■ AIM OF THE EXERCISE
Check every line of the entries for the string "heute" and return the ones that contain it.

■ DATASET EXTRACT
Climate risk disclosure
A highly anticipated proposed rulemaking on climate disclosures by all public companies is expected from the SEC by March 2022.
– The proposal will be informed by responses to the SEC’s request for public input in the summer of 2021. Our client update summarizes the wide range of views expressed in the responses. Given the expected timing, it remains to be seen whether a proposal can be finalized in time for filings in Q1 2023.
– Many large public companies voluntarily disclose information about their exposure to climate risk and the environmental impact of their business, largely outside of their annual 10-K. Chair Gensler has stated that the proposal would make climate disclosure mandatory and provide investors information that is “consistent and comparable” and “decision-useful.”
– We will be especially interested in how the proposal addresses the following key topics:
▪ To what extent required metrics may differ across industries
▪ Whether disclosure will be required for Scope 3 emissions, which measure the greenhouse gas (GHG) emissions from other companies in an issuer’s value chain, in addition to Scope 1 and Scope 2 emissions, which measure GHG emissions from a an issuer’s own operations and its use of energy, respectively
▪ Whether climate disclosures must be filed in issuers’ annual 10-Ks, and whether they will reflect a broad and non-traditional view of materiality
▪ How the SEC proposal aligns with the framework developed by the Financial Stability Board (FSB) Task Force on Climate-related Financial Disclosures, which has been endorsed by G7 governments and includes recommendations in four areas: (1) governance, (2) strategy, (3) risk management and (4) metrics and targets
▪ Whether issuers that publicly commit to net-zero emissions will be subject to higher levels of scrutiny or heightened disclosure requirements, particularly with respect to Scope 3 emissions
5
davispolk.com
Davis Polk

--

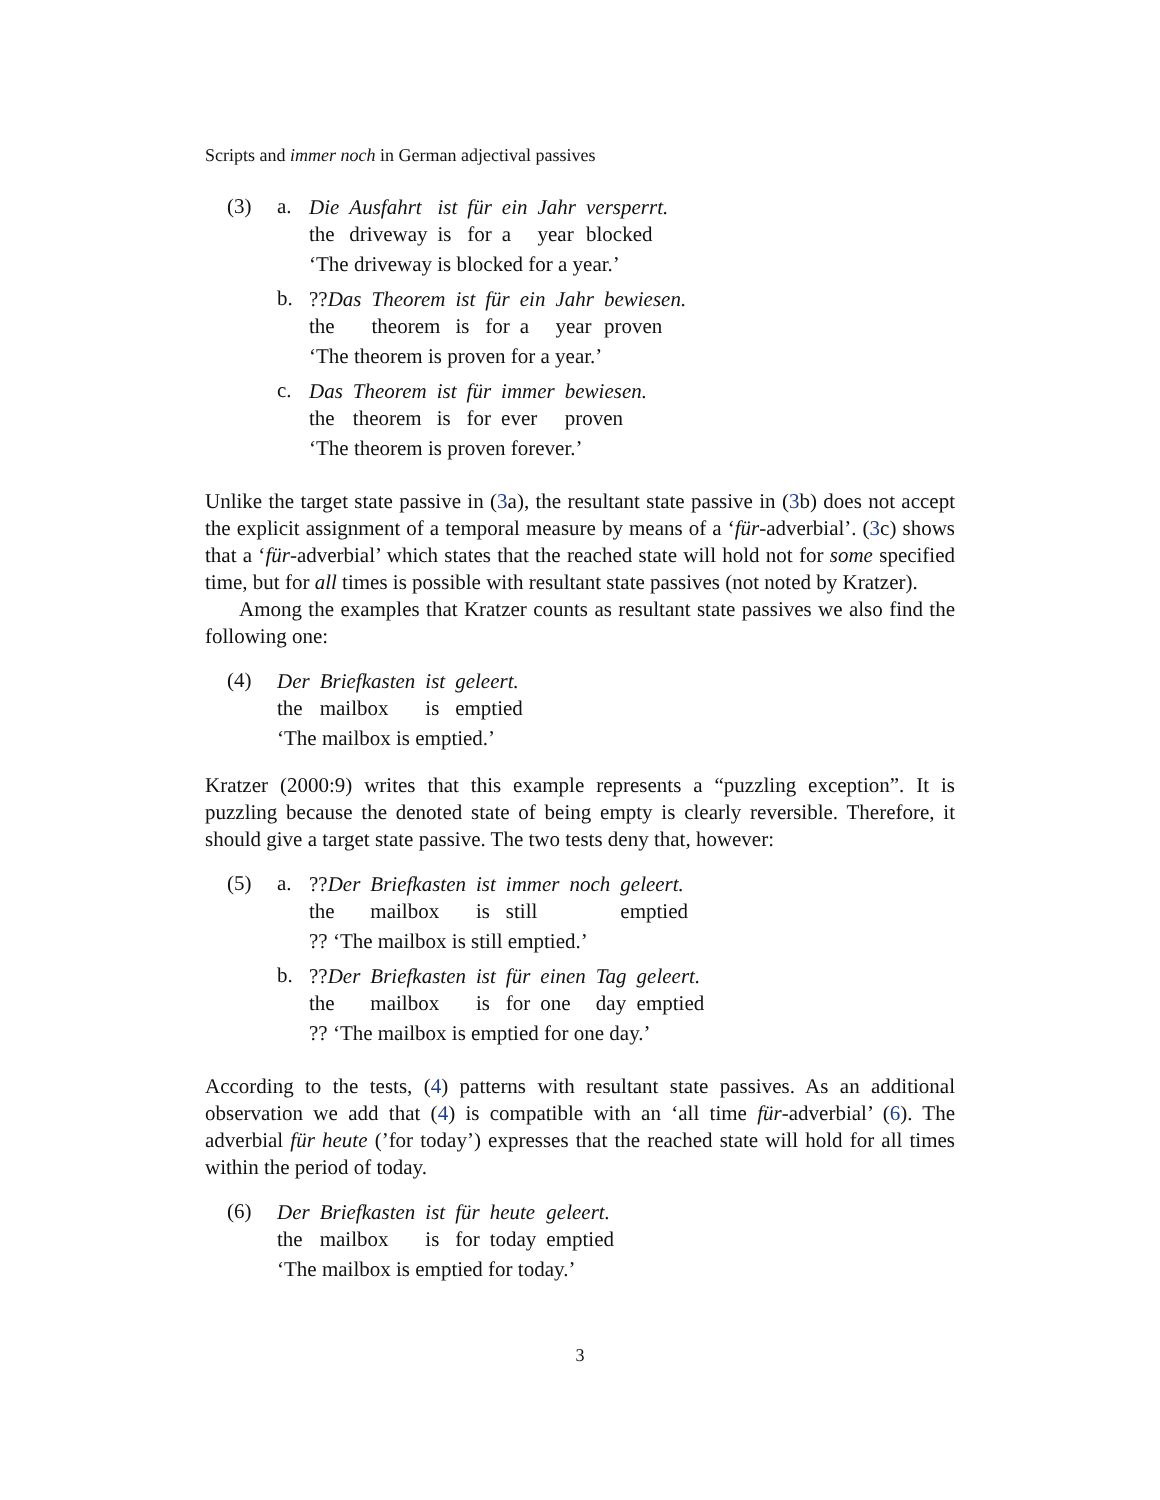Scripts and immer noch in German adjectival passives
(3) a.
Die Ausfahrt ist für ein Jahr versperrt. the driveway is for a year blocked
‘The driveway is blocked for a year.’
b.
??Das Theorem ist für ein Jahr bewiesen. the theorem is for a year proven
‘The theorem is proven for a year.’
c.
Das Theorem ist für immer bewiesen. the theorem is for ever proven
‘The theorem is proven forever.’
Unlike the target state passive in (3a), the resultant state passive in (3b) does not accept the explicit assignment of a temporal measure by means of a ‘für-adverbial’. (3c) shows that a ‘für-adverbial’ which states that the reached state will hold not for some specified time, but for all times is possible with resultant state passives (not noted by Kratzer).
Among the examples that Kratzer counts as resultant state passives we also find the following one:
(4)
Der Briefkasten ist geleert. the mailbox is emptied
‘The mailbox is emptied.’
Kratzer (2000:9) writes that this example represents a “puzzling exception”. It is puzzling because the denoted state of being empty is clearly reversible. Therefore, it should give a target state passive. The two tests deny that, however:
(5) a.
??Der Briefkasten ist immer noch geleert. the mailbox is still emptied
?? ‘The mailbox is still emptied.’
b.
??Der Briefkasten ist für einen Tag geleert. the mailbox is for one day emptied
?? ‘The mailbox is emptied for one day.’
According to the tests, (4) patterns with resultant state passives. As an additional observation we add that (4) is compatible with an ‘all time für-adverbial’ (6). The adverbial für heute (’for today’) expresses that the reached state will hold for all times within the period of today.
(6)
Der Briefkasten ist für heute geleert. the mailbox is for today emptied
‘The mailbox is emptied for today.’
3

---

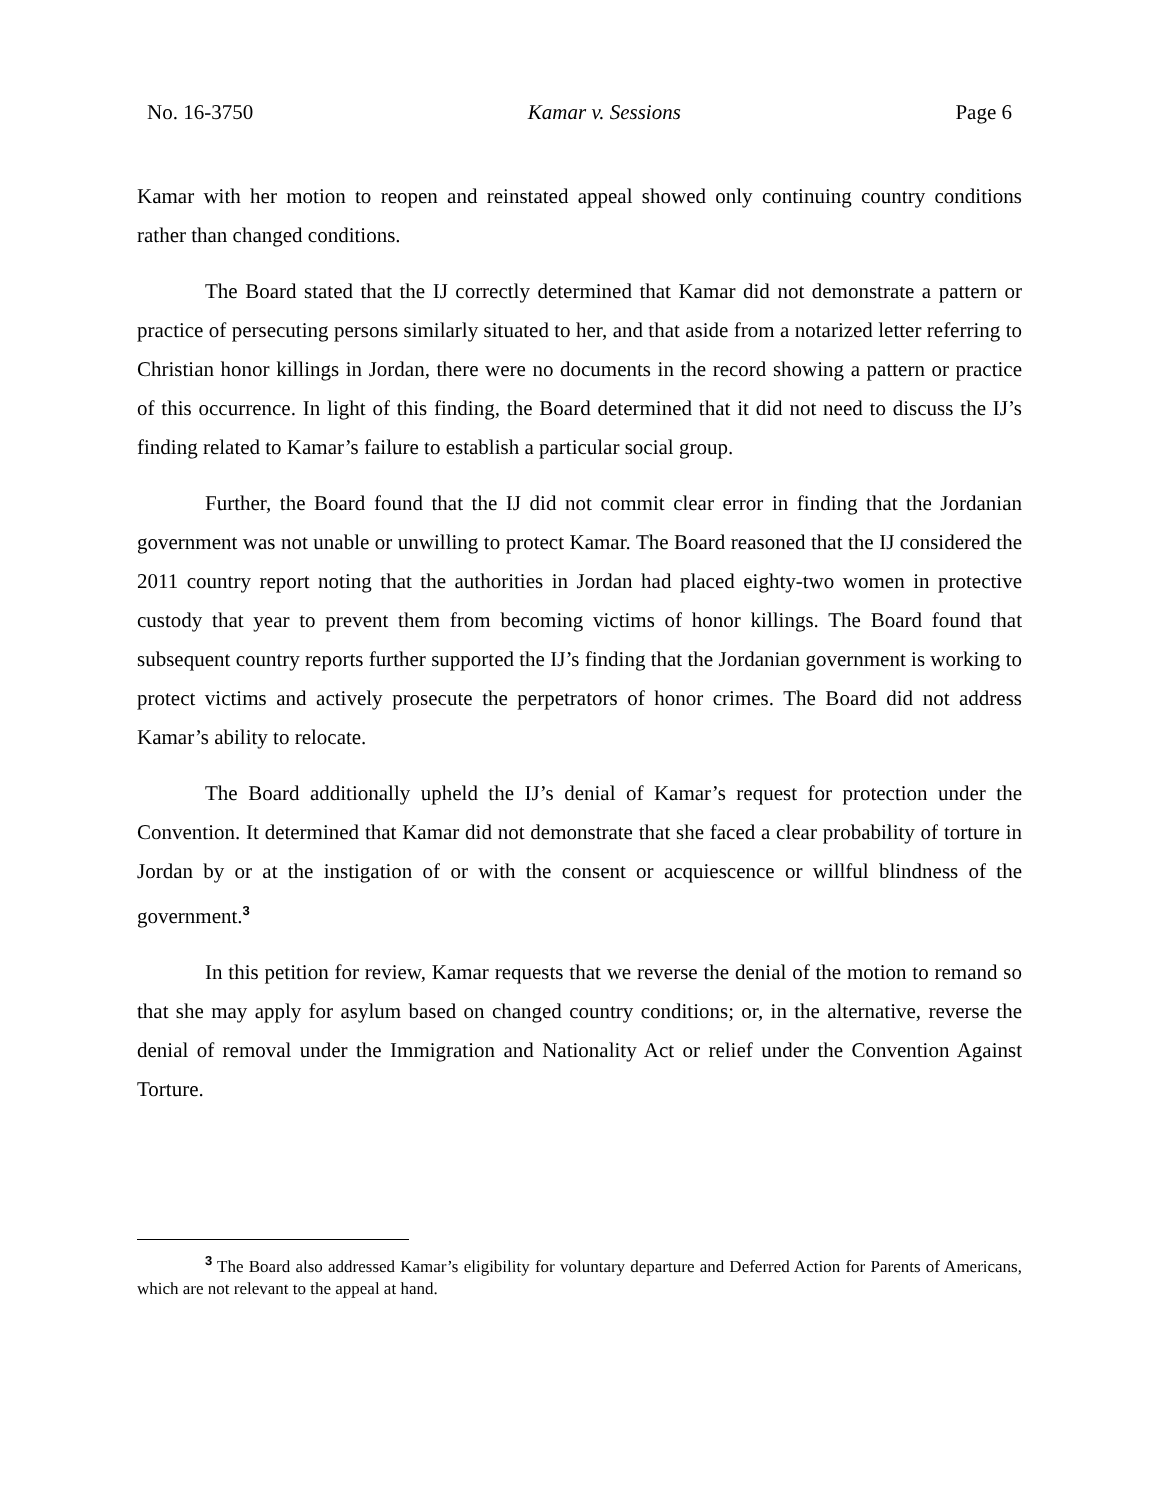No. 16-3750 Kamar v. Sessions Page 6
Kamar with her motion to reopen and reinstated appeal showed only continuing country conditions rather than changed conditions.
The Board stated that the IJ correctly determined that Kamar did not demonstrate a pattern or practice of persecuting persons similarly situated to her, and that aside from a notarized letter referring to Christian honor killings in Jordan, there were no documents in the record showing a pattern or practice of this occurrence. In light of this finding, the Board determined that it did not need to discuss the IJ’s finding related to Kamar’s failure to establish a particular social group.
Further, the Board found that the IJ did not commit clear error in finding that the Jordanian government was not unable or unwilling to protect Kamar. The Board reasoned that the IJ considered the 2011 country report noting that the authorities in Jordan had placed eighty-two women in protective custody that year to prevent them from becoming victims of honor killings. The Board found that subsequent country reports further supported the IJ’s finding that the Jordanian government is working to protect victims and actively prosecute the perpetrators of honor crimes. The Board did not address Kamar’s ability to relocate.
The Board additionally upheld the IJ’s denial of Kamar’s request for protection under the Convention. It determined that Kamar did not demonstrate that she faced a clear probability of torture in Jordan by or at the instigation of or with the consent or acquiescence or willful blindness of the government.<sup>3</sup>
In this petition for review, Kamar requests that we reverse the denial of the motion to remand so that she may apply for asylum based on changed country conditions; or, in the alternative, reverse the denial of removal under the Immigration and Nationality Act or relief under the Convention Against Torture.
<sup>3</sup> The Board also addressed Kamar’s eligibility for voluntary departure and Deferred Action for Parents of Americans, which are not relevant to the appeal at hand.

■ RESULT OF THE EXERCISE
According to the tests, (4) patterns with resultant state passives. As an additional observation we add that (4) is compatible with an ‘all time für-adverbial’ (6). The adverbial für heute (’for today’) expresses that the reached state will hold for all times within the period of today.
Der Briefkasten ist für heute geleert. the mailbox is for today emptied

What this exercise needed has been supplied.